Forget the fabled rudeness of the Parisians. Forget the crowds of tourists who flock to the City of Light in the summer, making the city’s winding streets, echoing stone churches and public gardens all but unbearable. Forget that everything, everything, is more expensive in Paris than it has any right to be. Forget that entire neighbourhoods sometimes smell, suddenly and inexplicably, of rotting garbage and then, as suddenly and as inexplicably, the stench vanishes. Forget that everybody smokes, everywhere, at all times, no matter what. Forget all of the worst aspects of the French capital and its denizens, and instead dwell for a moment on the Paris of everyone’s dreams.

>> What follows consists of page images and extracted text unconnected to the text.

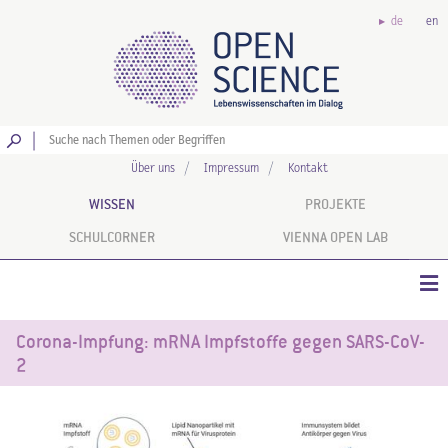
de
en
Los
Über uns
Impressum
Kontakt
WISSEN
PROJEKTE
SCHULCORNER
VIENNA OPEN LAB
Corona-Impfung: mRNA Impfstoffe gegen SARS-CoV-
2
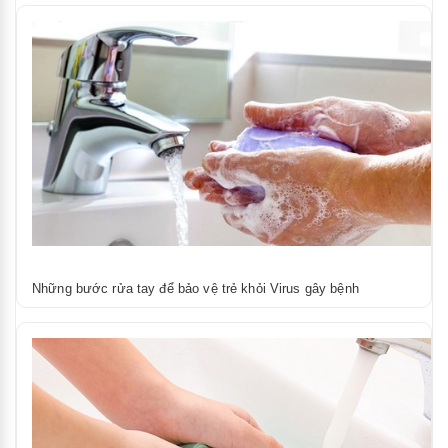
Những bước rửa tay để bảo vệ trẻ khỏi Virus gây bệnh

Picture the book stalls, the fishermen and the artists with their easels along the Seine. Picture lovers walking the winding streets, drunk on one other, oblivious to everyone and everything but each other. Picture Sacré Cœur and Montmartre, the flower peddlers and the Champs-Elysees, the mansard roofs and the zinc bars, Sainte-Chapelle and the Marais. Picture the Paris, in other words, that inspired Hemingway to remark (according to his friend, the writer and raconteur A.E. Hotchner), “If you are lucky enough to have lived in Paris as a young man, then wherever you go for the rest of your life, it stays with you, for Paris is a moveable feast.”
Of all the pictures made of that Paris — the Paris of the last century, when the city was still largely depicted in beautiful black and white — perhaps none is more famous than Alfred Eisenstaedt’s unforgettable shot of kids at a Parisian puppet show, “Saint George and the Dragon,” at an outdoor theatre in 1963. Capturing the thrill, the shock, the shared triumph-over-evil that the children feel at the very moment when St. George slays the mythical beast, Eisenstaedt’s picture feels as fresh as when it was made, more than 50 years ago. Here, the picture tells us, is an innocence that can remind even the most jaded of what it was once like to believe, to really believe, in the stories that unfold before our eyes onstage, or onscreen.
The master photographer himself, meanwhile, said of this very picture: “It took a long time to get the angle I liked. But the best picture is the one I took at the climax of the action. It carries all the excitement of the children screaming, ‘The dragon is slain!’ Very often this sort of thing is only a momentary vision. My brain does not register, only my eyes and finger react. Click.”